*** Block opens ***
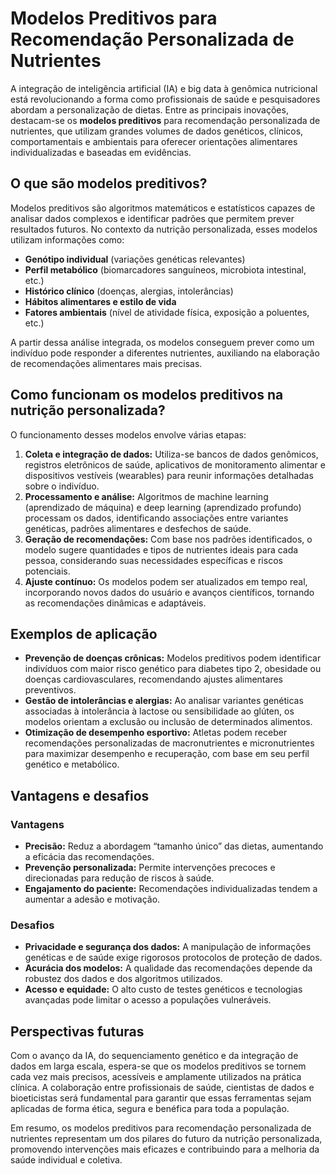 # Modelos Preditivos para Recomendação Personalizada de Nutrientes

A integração de inteligência artificial (IA) e big data à genômica nutricional está revolucionando a forma como profissionais de saúde e pesquisadores abordam a personalização de dietas. Entre as principais inovações, destacam-se os **modelos preditivos** para recomendação personalizada de nutrientes, que utilizam grandes volumes de dados genéticos, clínicos, comportamentais e ambientais para oferecer orientações alimentares individualizadas e baseadas em evidências.

## O que são modelos preditivos?

Modelos preditivos são algoritmos matemáticos e estatísticos capazes de analisar dados complexos e identificar padrões que permitem prever resultados futuros. No contexto da nutrição personalizada, esses modelos utilizam informações como:

- **Genótipo individual** (variações genéticas relevantes)
- **Perfil metabólico** (biomarcadores sanguíneos, microbiota intestinal, etc.)
- **Histórico clínico** (doenças, alergias, intolerâncias)
- **Hábitos alimentares e estilo de vida**
- **Fatores ambientais** (nível de atividade física, exposição a poluentes, etc.)

A partir dessa análise integrada, os modelos conseguem prever como um indivíduo pode responder a diferentes nutrientes, auxiliando na elaboração de recomendações alimentares mais precisas.

## Como funcionam os modelos preditivos na nutrição personalizada?

O funcionamento desses modelos envolve várias etapas:

1. **Coleta e integração de dados:** Utiliza-se bancos de dados genômicos, registros eletrônicos de saúde, aplicativos de monitoramento alimentar e dispositivos vestíveis (wearables) para reunir informações detalhadas sobre o indivíduo.
2. **Processamento e análise:** Algoritmos de machine learning (aprendizado de máquina) e deep learning (aprendizado profundo) processam os dados, identificando associações entre variantes genéticas, padrões alimentares e desfechos de saúde.
3. **Geração de recomendações:** Com base nos padrões identificados, o modelo sugere quantidades e tipos de nutrientes ideais para cada pessoa, considerando suas necessidades específicas e riscos potenciais.
4. **Ajuste contínuo:** Os modelos podem ser atualizados em tempo real, incorporando novos dados do usuário e avanços científicos, tornando as recomendações dinâmicas e adaptáveis.

## Exemplos de aplicação

- **Prevenção de doenças crônicas:** Modelos preditivos podem identificar indivíduos com maior risco genético para diabetes tipo 2, obesidade ou doenças cardiovasculares, recomendando ajustes alimentares preventivos.
- **Gestão de intolerâncias e alergias:** Ao analisar variantes genéticas associadas à intolerância à lactose ou sensibilidade ao glúten, os modelos orientam a exclusão ou inclusão de determinados alimentos.
- **Otimização de desempenho esportivo:** Atletas podem receber recomendações personalizadas de macronutrientes e micronutrientes para maximizar desempenho e recuperação, com base em seu perfil genético e metabólico.

## Vantagens e desafios

### Vantagens

- **Precisão:** Reduz a abordagem “tamanho único” das dietas, aumentando a eficácia das recomendações.
- **Prevenção personalizada:** Permite intervenções precoces e direcionadas para redução de riscos à saúde.
- **Engajamento do paciente:** Recomendações individualizadas tendem a aumentar a adesão e motivação.

### Desafios

- **Privacidade e segurança dos dados:** A manipulação de informações genéticas e de saúde exige rigorosos protocolos de proteção de dados.
- **Acurácia dos modelos:** A qualidade das recomendações depende da robustez dos dados e dos algoritmos utilizados.
- **Acesso e equidade:** O alto custo de testes genéticos e tecnologias avançadas pode limitar o acesso a populações vulneráveis.

## Perspectivas futuras

Com o avanço da IA, do sequenciamento genético e da integração de dados em larga escala, espera-se que os modelos preditivos se tornem cada vez mais precisos, acessíveis e amplamente utilizados na prática clínica. A colaboração entre profissionais de saúde, cientistas de dados e bioeticistas será fundamental para garantir que essas ferramentas sejam aplicadas de forma ética, segura e benéfica para toda a população.

Em resumo, os modelos preditivos para recomendação personalizada de nutrientes representam um dos pilares do futuro da nutrição personalizada, promovendo intervenções mais eficazes e contribuindo para a melhoria da saúde individual e coletiva.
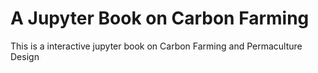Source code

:# A Jupyter Book on Carbon Farming

This is a interactive jupyter book on Carbon Farming and Permaculture Design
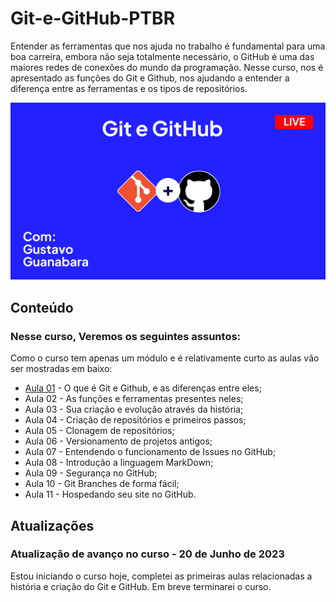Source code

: # Git-e-GitHub-PTBR
Entender as ferramentas que nos ajuda no trabalho é fundamental para uma boa carreira, embora não seja totalmente necessário, o GitHub é uma das maiores redes de conexões do mundo da programação. Nesse curso, nos é apresentado as funções do Git e Github, nos ajudando a entender a diferença entre as ferramentas e os tipos de repositórios.

![Git e Github, com Gustavo Guanabara](Imagens/Git%20e%20Github%20design.png)

## Conteúdo

### Nesse curso, Veremos os seguintes assuntos:

Como o curso tem apenas um módulo e é relativamente curto as aulas vão ser mostradas em baixo:

- [Aula 01](https://www.youtube.com/watch?v=xEKo29OWILE&list=PLHz_AreHm4dm7ZULPAmadvNhH6vk9oNZA&index=1) - O que é Git e Github, e as diferenças entre eles;
- Aula 02 - As funções e ferramentas presentes neles;
- Aula 03 - Sua criação e evolução através da história;
- Aula 04 - Criação de repositórios e primeiros passos;
- Aula 05 - Clonagem de repositórios;
- Aula 06 - Versionamento de projetos antigos;
- Aula 07 - Entendendo o funcionamento de Issues no GitHub;
- Aula 08 - Introdução a linguagem MarkDown;
- Aula 09 - Segurança no GitHub;
- Aula 10 - Git Branches de forma fácil;
- Aula 11 - Hospedando seu site no GitHub.

## Atualizações

### Atualização de avanço no curso - 20 de Junho de 2023

Estou iniciando o curso hoje, completei as primeiras aulas relacionadas a história e criação do Git e GitHub. Em breve terminarei o curso.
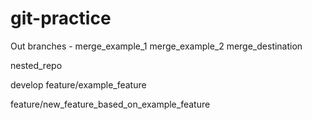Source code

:# git-practice
Out branches - 
merge_example_1
merge_example_2
merge_destination

nested_repo

develop
feature/example_feature

feature/new_feature_based_on_example_feature
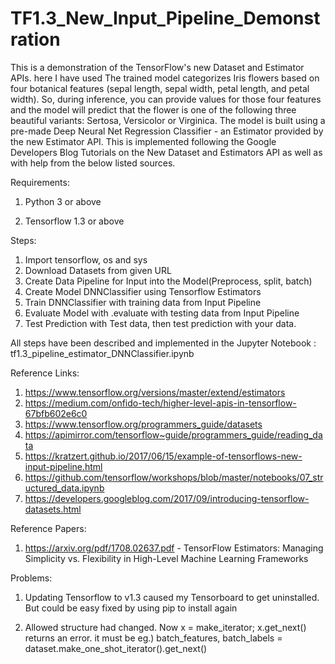 # TF1.3_New_Input_Pipeline_Demonstration

This is a demonstration of the TensorFlow's new Dataset and Estimator APIs. here I have used 
The trained model categorizes Iris flowers based on four botanical features (sepal length, sepal width, petal length, and petal width). So, during inference, you can provide values for those four features and the model will predict that the flower is one of the following three beautiful variants: Sertosa, Versicolor or Virginica. The model is built using a pre-made Deep Neural Net Regression Classifier - an Estimator provided by the new Estimator API. This is implemented following the Google Developers Blog Tutorials on the New Dataset and Estimators API as well as with help from the below listed sources.

Requirements:
1. Python 3 or above

2. Tensorflow 1.3 or above


Steps:
1. Import tensorflow, os and sys
2. Download Datasets from given URL
3. Create Data Pipeline for Input into the Model(Preprocess, split, batch)
4. Create Model DNNClassifier using Tensorflow Estimators
5. Train DNNClassifier with training data from Input Pipeline
6. Evaluate Model with .evaluate with testing data from Input Pipeline
7. Test Prediction with Test data, then test prediction with your data.

All steps have been described and implemented in the Jupyter Notebook : tf1.3_pipeline_estimator_DNNClassifier.ipynb


Reference Links:
1. https://www.tensorflow.org/versions/master/extend/estimators
2. https://medium.com/onfido-tech/higher-level-apis-in-tensorflow-67bfb602e6c0
3. https://www.tensorflow.org/programmers_guide/datasets
4. https://apimirror.com/tensorflow~guide/programmers_guide/reading_data
5. https://kratzert.github.io/2017/06/15/example-of-tensorflows-new-input-pipeline.html
6. https://github.com/tensorflow/workshops/blob/master/notebooks/07_structured_data.ipynb
7. https://developers.googleblog.com/2017/09/introducing-tensorflow-datasets.html


Reference Papers:
1. https://arxiv.org/pdf/1708.02637.pdf - TensorFlow Estimators: Managing Simplicity vs. Flexibility in
High-Level Machine Learning Frameworks


Problems:
1. Updating Tensorflow to v1.3 caused my Tensorboard to get uninstalled. But could be easy fixed by using pip to install again

2. Allowed structure had changed. Now x = make_iterator; x.get_next() returns an error. it must be eg.) 
batch_features, batch_labels = dataset.make_one_shot_iterator().get_next()





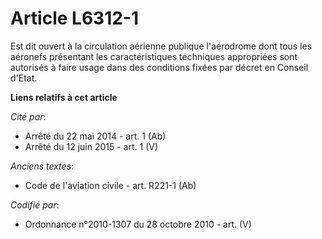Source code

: # Article L6312-1

Est dit ouvert à la circulation aérienne publique l'aérodrome dont tous les aéronefs présentant les caractéristiques
techniques appropriées sont autorisés à faire usage dans des conditions fixées par décret en Conseil d'Etat.

**Liens relatifs à cet article**

_Cité par_:

  - Arrêté du 22 mai 2014 - art. 1 (Ab)
  - Arrêté du 12 juin 2015 - art. 1 (V)

_Anciens textes_:

  - Code de l'aviation civile - art. R221-1 (Ab)

_Codifié par_:

  - Ordonnance n°2010-1307 du 28 octobre 2010 - art. (V)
*** Block closes ***
**PROMPT:** Turn the lines from the one containing "- **Genótipo individual**" through the one containing "O funcionamento desses" into a JSON list of strings, one string per line, skipping blank lines.

**REPLY TO THE EXERCISE:**
[
  "- **Genótipo individual** (variações genéticas relevantes)",
  "- **Perfil metabólico** (biomarcadores sanguíneos, microbiota intestinal, etc.)",
  "- **Histórico clínico** (doenças, alergias, intolerâncias)",
  "- **Hábitos alimentares e estilo de vida**",
  "- **Fatores ambientais** (nível de atividade física, exposição a poluentes, etc.)",
  "A partir dessa análise integrada, os modelos conseguem prever como um indivíduo pode responder a diferentes nutrientes, auxiliando na elaboração de recomendações alimentares mais precisas.",
  "## Como funcionam os modelos preditivos na nutrição personalizada?",
  "O funcionamento desses modelos envolve várias etapas:"
]